→ Stated problem 1: Quote the passage of the grain market report between "The USDA will" and "cents at $5.59-1/4.", inclusive.
→ Stated problem 2: According to the grain market report, at what price per bushel did the most-active CBOT wheat contract end?

→ Extract to read:
╭──

The U.S. Department of Agriculture is set to issue an update on global grain supplies and demand in a monthly report on Thursday.
Lower yields in Russia’s winter wheat crop, drought damage to North American spring wheat and heavy rain during the European Union harvest have raised uncertainty about availability of export supplies.
The USDA will likely “make major changes to its global wheat production estimate” to reflect a tightening of major exporters’ stocks, said Arlan Suderman, chief commodities economist for broker StoneX, in a note.
Traders on Thursday will also focus on changes to USDA’s monthly estimates for U.S. corn and soybean yields amid concerns about unfavorable dryness in certain growing areas.
The most-active CBOT wheat contract ended flat at $7.27 a bushel, following its 2.2% gain on Tuesday. CBOT soybeans rose 3-1/4 cents to $13.40 a bushel, and corn ended up 6 cents at $5.59-1/4.

╰──

→ Data provided:
╭──

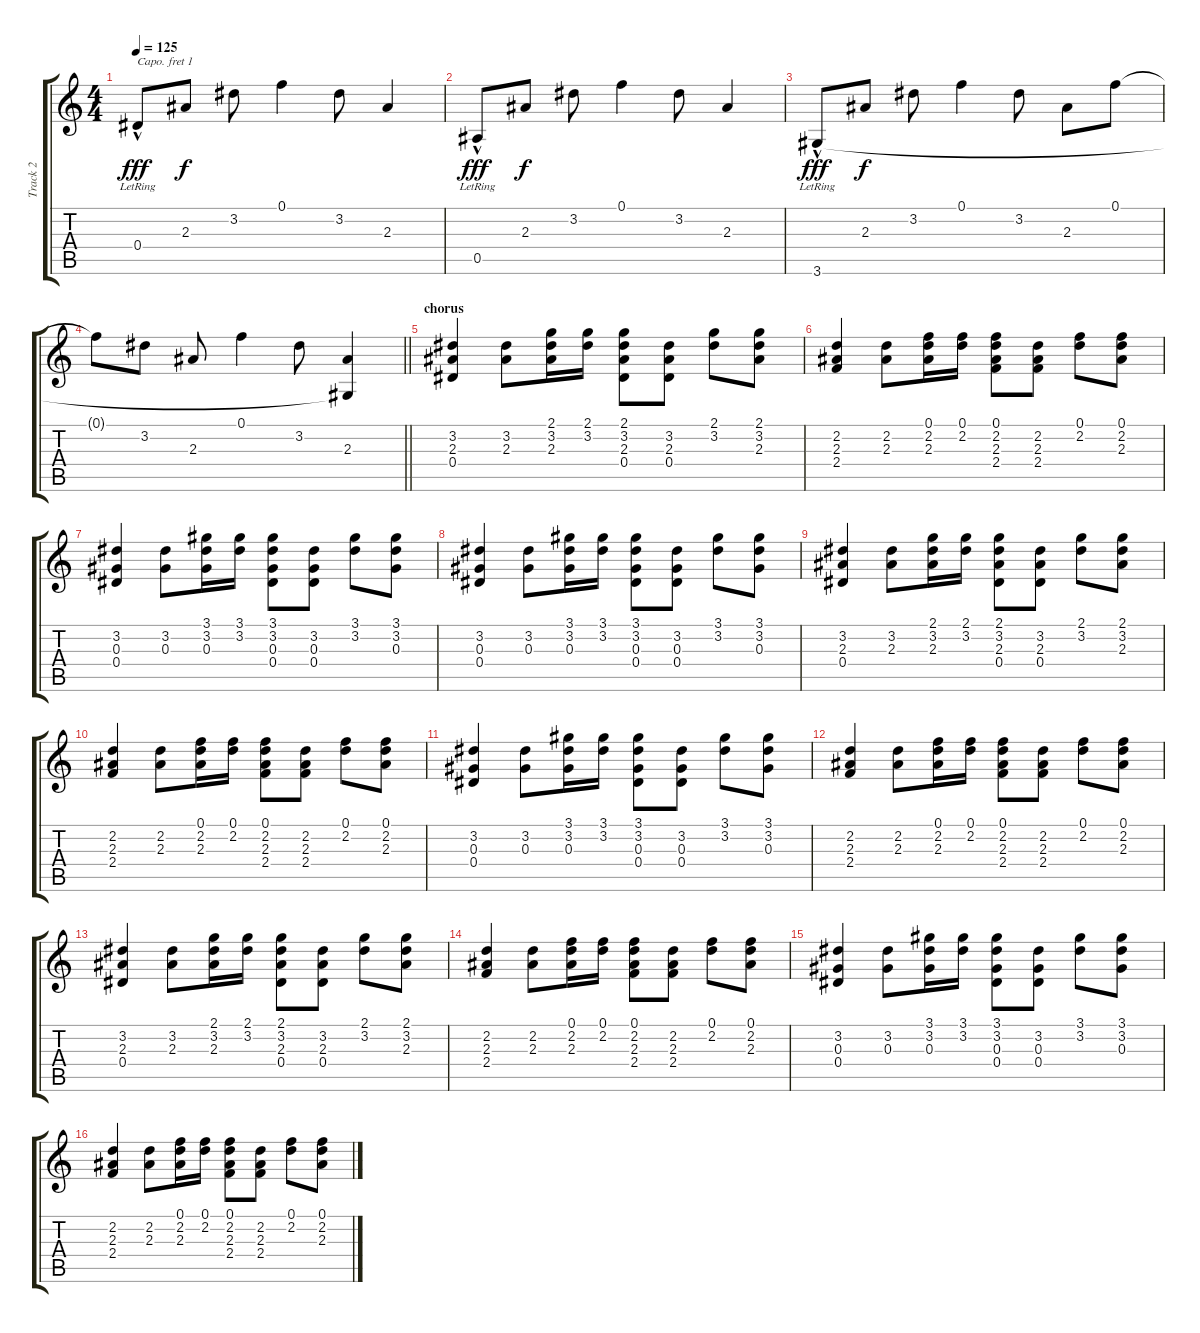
\track ("Track 2" "Track 2") {instrument acousticguitarsteel}
\staff {score tabs}
\capo 1
\tuning (E4 B3 G3 D3 A2 E2) {hide}
\ts (4 4)
\tempo 125
\clef g2
\ks c
0.4{hac lr}.8{dy fff} 2.3.8{dy f} 3.2.8 0.1.4 3.2.8 2.3.4 |
0.5{hac lr}.8{dy fff} 2.3.8{dy f} 3.2.8 0.1.4 3.2.8 2.3.4 |
3.6{hac lr}.8{dy fff} 2.3.8{dy f} 3.2.8 0.1.4 3.2.8 2.3.8 0.1.8 |
\barLineRight lightlight
0.1{t}.8 3.2.8 2.3.8 0.1.4 3.2.8 (2.3 3.6{t}).4 |
\section ("" "chorus")
(3.2 2.3 0.4).4{volume 13} (3.2 2.3).8 (2.1 3.2 2.3).16 (2.1 3.2).16 (2.1 3.2 2.3 0.4).8 (3.2 2.3 0.4).8 (2.1 3.2).8 (2.1 3.2 2.3).8 |
(2.2 2.3 2.4).4 (2.2 2.3).8 (0.1 2.2 2.3).16 (0.1 2.2).16 (0.1 2.2 2.3 2.4).8 (2.2 2.3 2.4).8 (0.1 2.2).8 (0.1 2.2 2.3).8 |
(3.2 0.3 0.4).4 (3.2 0.3).8 (3.1 3.2 0.3).16 (3.1 3.2).16 (3.1 3.2 0.3 0.4).8 (3.2 0.3 0.4).8 (3.1 3.2).8 (3.1 3.2 0.3).8 |
(3.2 0.3 0.4).4 (3.2 0.3).8 (3.1 3.2 0.3).16 (3.1 3.2).16 (3.1 3.2 0.3 0.4).8 (3.2 0.3 0.4).8 (3.1 3.2).8 (3.1 3.2 0.3).8 |
(3.2 2.3 0.4).4 (3.2 2.3).8 (2.1 3.2 2.3).16 (2.1 3.2).16 (2.1 3.2 2.3 0.4).8 (3.2 2.3 0.4).8 (2.1 3.2).8 (2.1 3.2 2.3).8 |
(2.2 2.3 2.4).4 (2.2 2.3).8 (0.1 2.2 2.3).16 (0.1 2.2).16 (0.1 2.2 2.3 2.4).8 (2.2 2.3 2.4).8 (0.1 2.2).8 (0.1 2.2 2.3).8 |
(3.2 0.3 0.4).4 (3.2 0.3).8 (3.1 3.2 0.3).16 (3.1 3.2).16 (3.1 3.2 0.3 0.4).8 (3.2 0.3 0.4).8 (3.1 3.2).8 (3.1 3.2 0.3).8 |
(2.2 2.3 2.4).4 (2.2 2.3).8 (0.1 2.2 2.3).16 (0.1 2.2).16 (0.1 2.2 2.3 2.4).8 (2.2 2.3 2.4).8 (0.1 2.2).8 (0.1 2.2 2.3).8 |
(3.2 2.3 0.4).4 (3.2 2.3).8 (2.1 3.2 2.3).16 (2.1 3.2).16 (2.1 3.2 2.3 0.4).8 (3.2 2.3 0.4).8 (2.1 3.2).8 (2.1 3.2 2.3).8 |
(2.2 2.3 2.4).4 (2.2 2.3).8 (0.1 2.2 2.3).16 (0.1 2.2).16 (0.1 2.2 2.3 2.4).8 (2.2 2.3 2.4).8 (0.1 2.2).8 (0.1 2.2 2.3).8 |
(3.2 0.3 0.4).4 (3.2 0.3).8 (3.1 3.2 0.3).16 (3.1 3.2).16 (3.1 3.2 0.3 0.4).8 (3.2 0.3 0.4).8 (3.1 3.2).8 (3.1 3.2 0.3).8 |
(2.2 2.3 2.4).4 (2.2 2.3).8 (0.1 2.2 2.3).16 (0.1 2.2).16 (0.1 2.2 2.3 2.4).8 (2.2 2.3 2.4).8 (0.1 2.2).8 (0.1 2.2 2.3).8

╰──

→ Full answer 1:
The USDA will likely “make major changes to its global wheat production estimate” to reflect a tightening of major exporters’ stocks, said Arlan Suderman, chief commodities economist for broker StoneX, in a note.
Traders on Thursday will also focus on changes to USDA’s monthly estimates for U.S. corn and soybean yields amid concerns about unfavorable dryness in certain growing areas.
The most-active CBOT wheat contract ended flat at $7.27 a bushel, following its 2.2% gain on Tuesday. CBOT soybeans rose 3-1/4 cents to $13.40 a bushel, and corn ended up 6 cents at $5.59-1/4.

→ Full answer 2: $7.27 a bushel.